▸ **What you will do**
Output every line of text in the entries below, copied word for word. Leave the pictures out.

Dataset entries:
+-------+

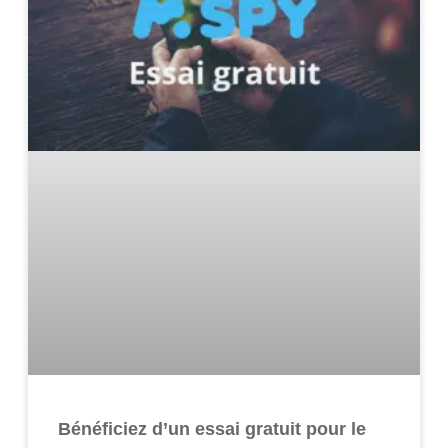
Bénéficiez d’un essai gratuit pour le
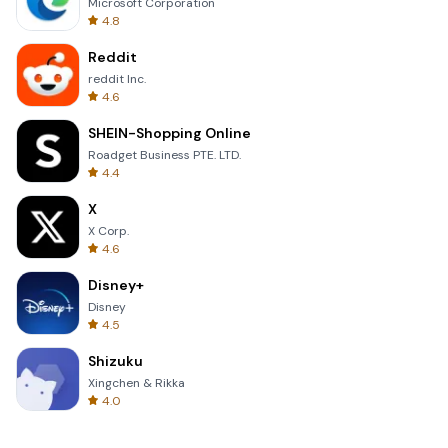
Microsoft Corporation
4.8
Reddit
reddit Inc.
4.6
SHEIN-Shopping Online
Roadget Business PTE. LTD.
4.4
X
X Corp.
4.6
Disney+
Disney
4.5
Shizuku
Xingchen & Rikka
4.0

+-------+

▸ **Task result**
Bénéficiez d’un essai gratuit pour le
Microsoft Corporation
4.8
Reddit
reddit Inc.
4.6
SHEIN-Shopping Online
Roadget Business PTE. LTD.
4.4
X
X Corp.
4.6
Disney+
Disney
4.5
Shizuku
Xingchen & Rikka
4.0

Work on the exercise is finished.